*Given passage*.
----

June 24th board retreat

This afternoon, the board held a Special Board Meeting dealing with the goals of/for the Superintendent, Dr. Judy Wiegand. Outside of the Unit 4 employees and the Board Members, I think NG staff writer Meg Dickinson, Chuck Jackson and I were the only others in attendance. There was a NG photographer who swung by, so depending on which pictures are made available, you will see that there were about 32-34 people total.

I appreciated that both Board President Laurie Bonnett and Dr. Wiegand made it very clear that public participation was very much welcome and that there would be a free-flow discussion. I like that format a lot; it probably would be a bit more challenging to adhere to that format if more community members (and more vocal ones *grin*) were in the room.

I was only able to stick around for the first hour. I believe that in that first hour, we only covered the first of the five goals outlined in the one public document made available online. Which reminds me, there were a number of handouts available for the public, but I do not know where they are online (maybe they are not posted? Yet) {updated} Documents now posted on BoardDocs – see the full slide deck for more details on what was covered. In that first goal, the Assistant Superintendents and the Superintendent spent a lot of time covering the “Achievement Framework.” I am still trying to wrap my head around it, and I cannot possibly do it justice here. At least, not yet. There was a lot of talk of utilizing more metrics and constant monitoring, of being very intentional and mindful of key waypoints (ie, Kindergarten, 3rd grade, 5th grade, 8th grade), and implementing Common Core with the idea of ultimately making all kids “college ready”.

Also, in a brief chat with the tech guys before the meeting, I learned that the “screen” (the computer monitor to display the various presentations) would be recorded, and Mr. David Hohman tells me that audio is going to be synchronized after the fact. I do not see either online, yet, but will keep my eyes open. My biggest concern, especially in regards to involving everyone who could not make it, is that the audio might be a bit lacking at times; they had technical difficulties with one microphone and ended up passing another one around which sounded a lot different; many times the mic cut out, and sometimes the speaker (ie, from the audience) was not near a mic. I hope the end result is enough for folks to bite into.

More later. I would love to get feedback from board members as well – we will have to see if anyone wishes to share their thoughts.

----

*Task instructions*.
Answer these questions from the board retreat post:
(a) Who is the Superintendent whose goals the meeting dealt with?
(b) Which grade levels are listed as key waypoints?
(c) What did Mr. David Hohman say would be synchronized after the fact?

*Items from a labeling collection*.
----

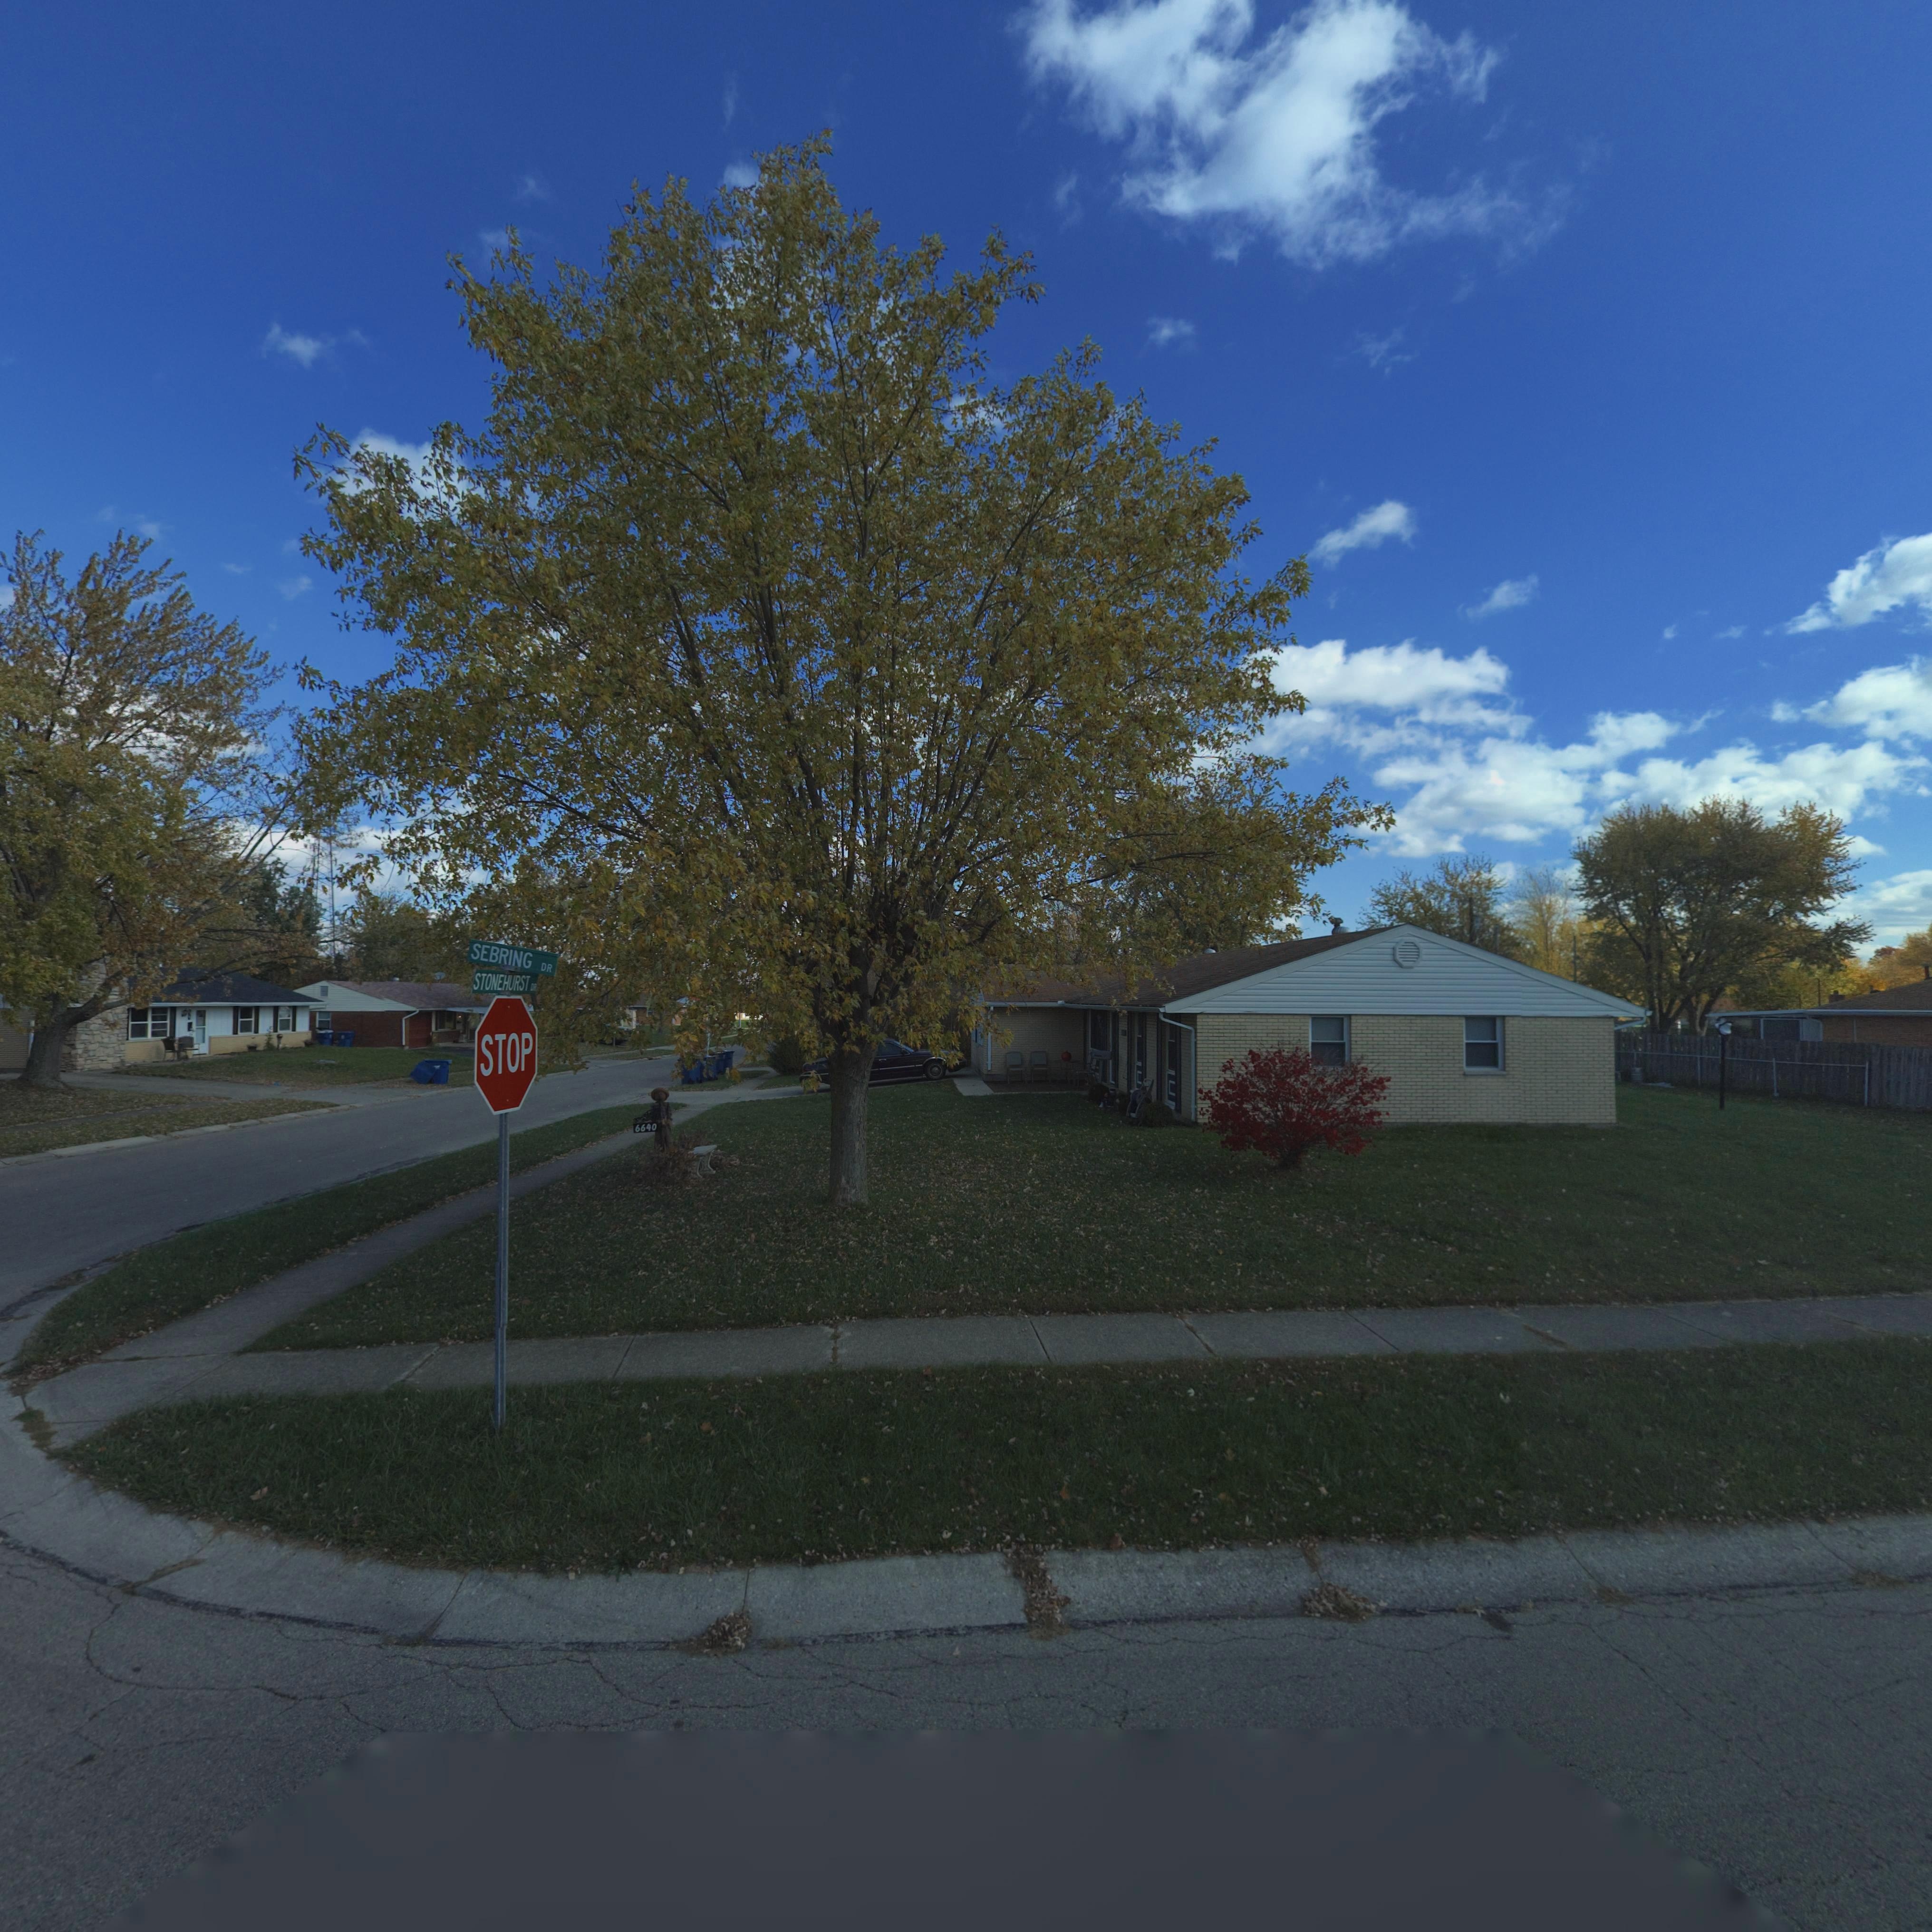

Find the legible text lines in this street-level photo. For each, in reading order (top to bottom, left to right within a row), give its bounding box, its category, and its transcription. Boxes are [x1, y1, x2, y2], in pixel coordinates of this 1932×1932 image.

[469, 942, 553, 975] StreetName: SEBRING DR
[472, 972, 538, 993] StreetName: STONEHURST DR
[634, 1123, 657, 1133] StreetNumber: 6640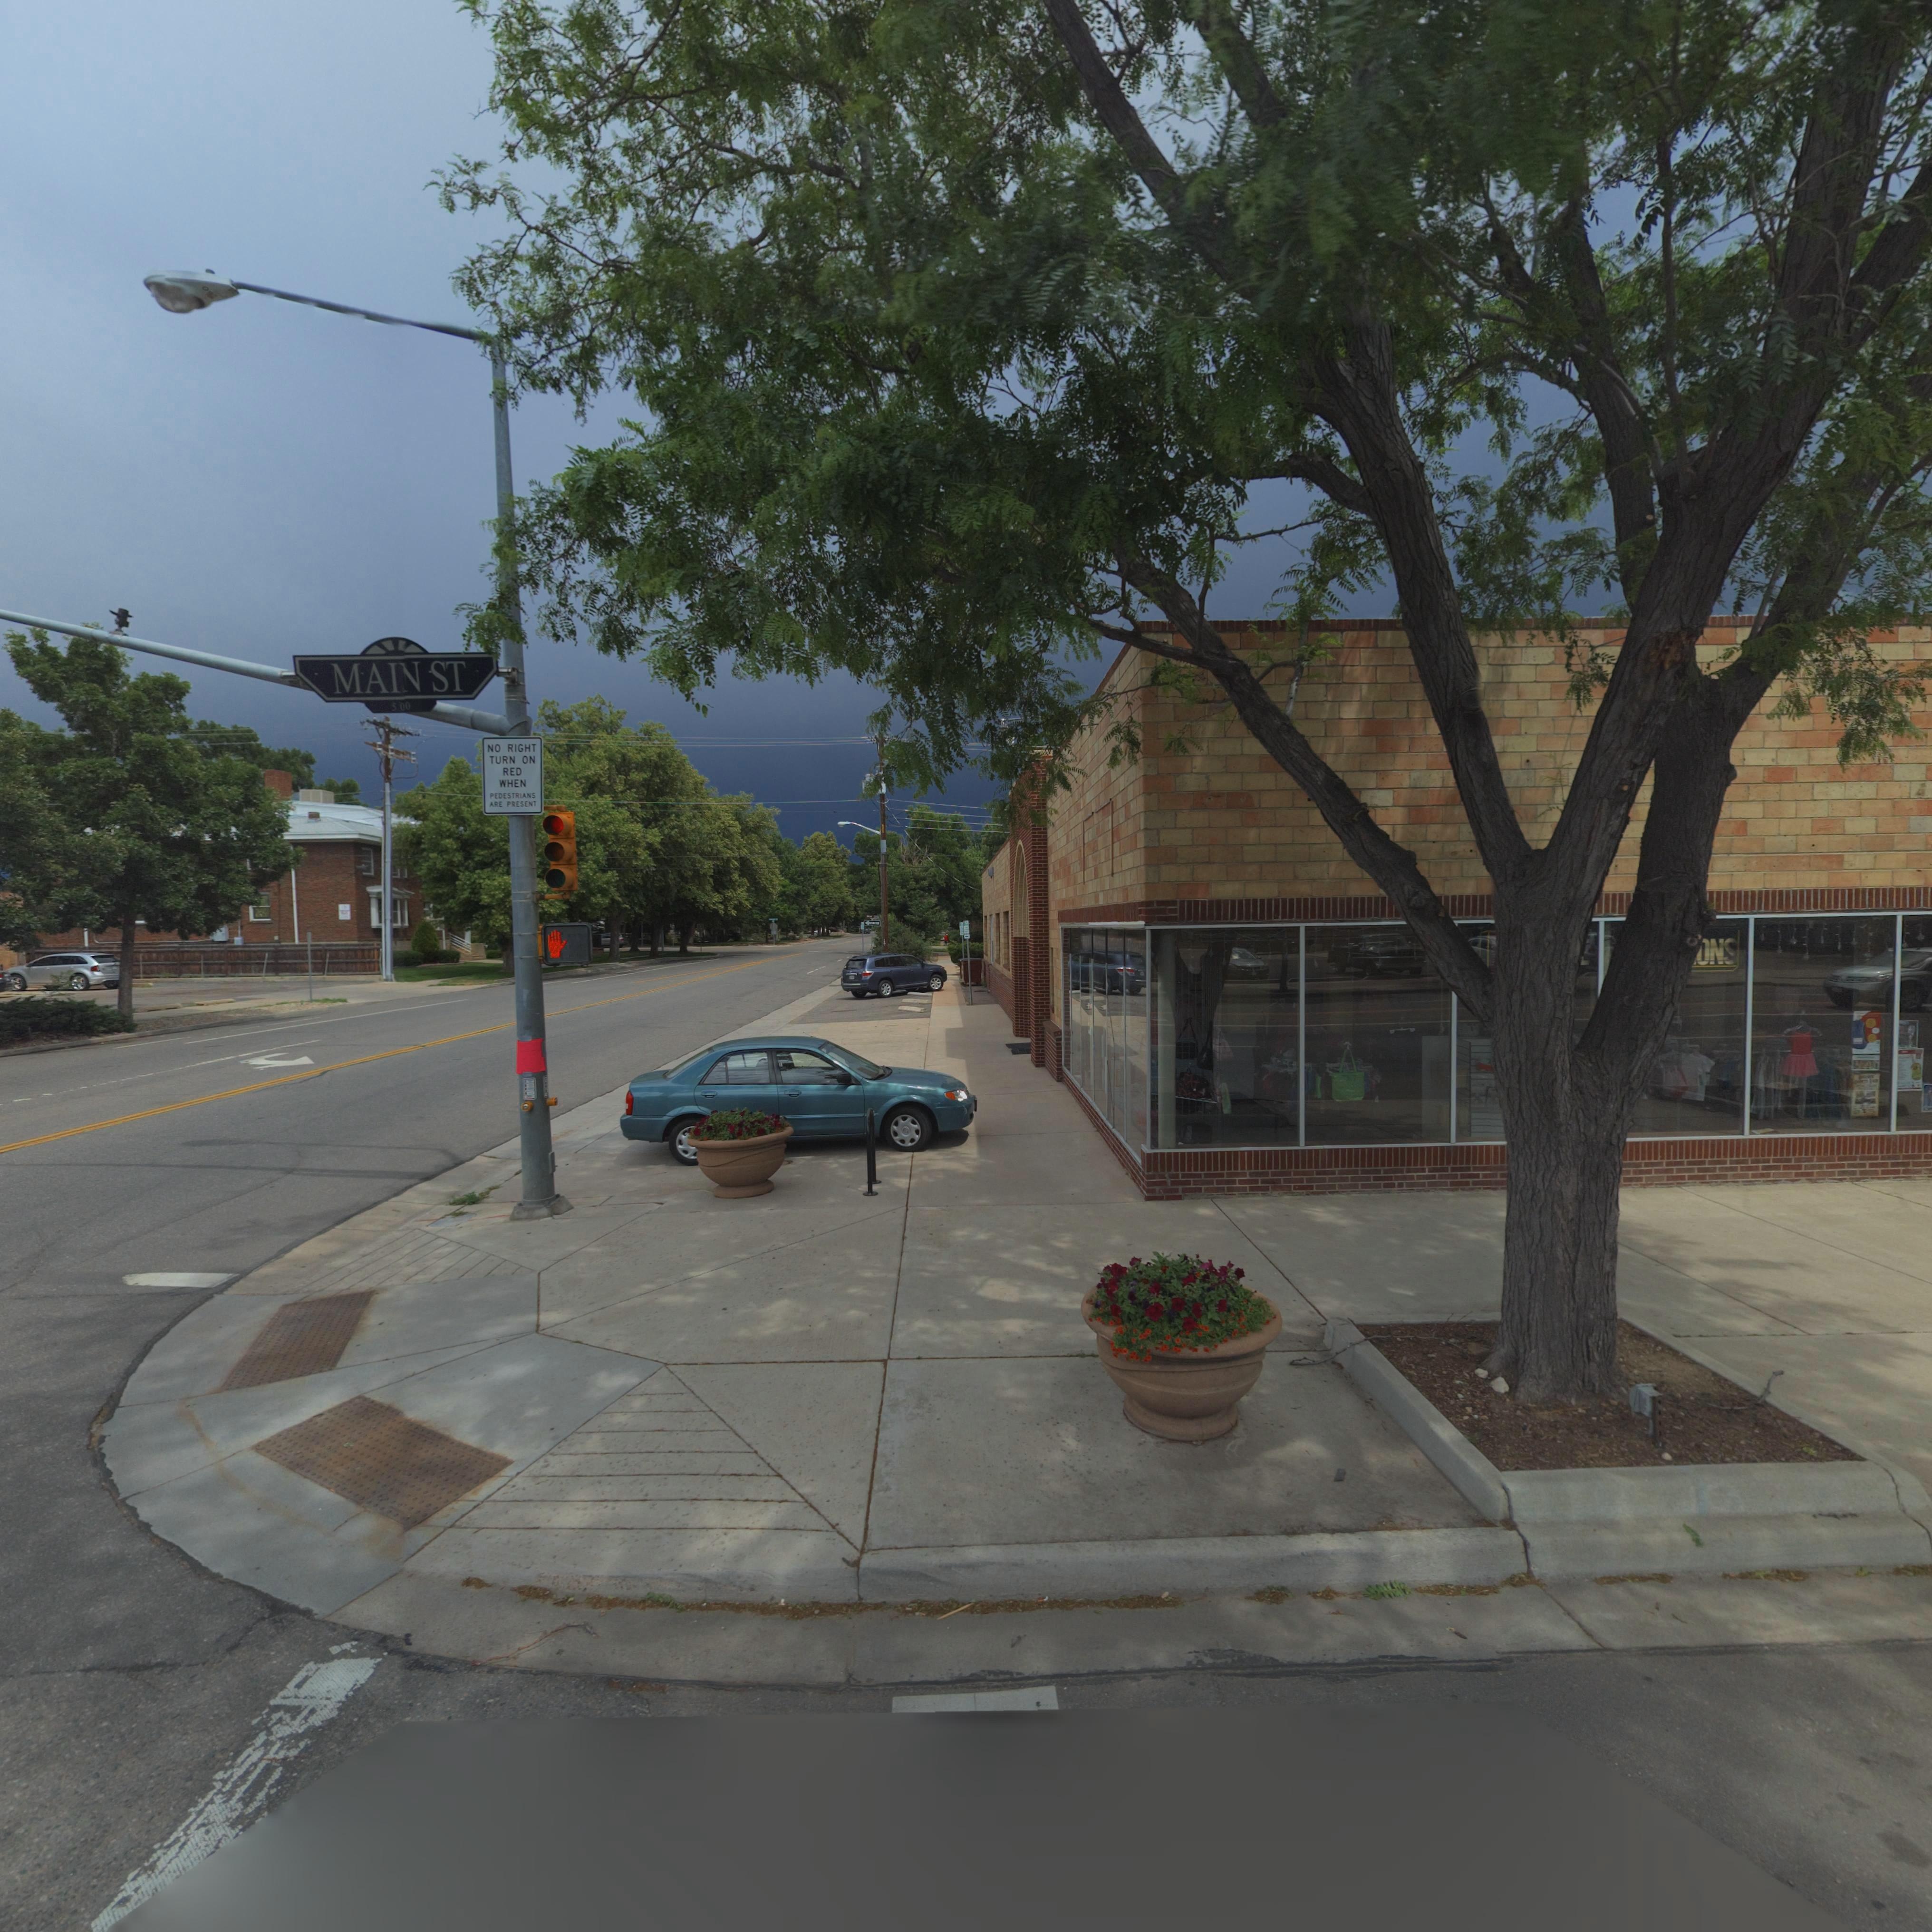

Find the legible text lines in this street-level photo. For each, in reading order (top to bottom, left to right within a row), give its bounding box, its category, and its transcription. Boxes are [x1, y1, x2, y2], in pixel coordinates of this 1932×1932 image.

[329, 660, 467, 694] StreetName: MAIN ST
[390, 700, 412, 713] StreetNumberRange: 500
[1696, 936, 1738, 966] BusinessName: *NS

----

*The answer*.
(a) Dr. Judy Wiegand
(b) Kindergarten, 3rd grade, 5th grade, and 8th grade
(c) The audio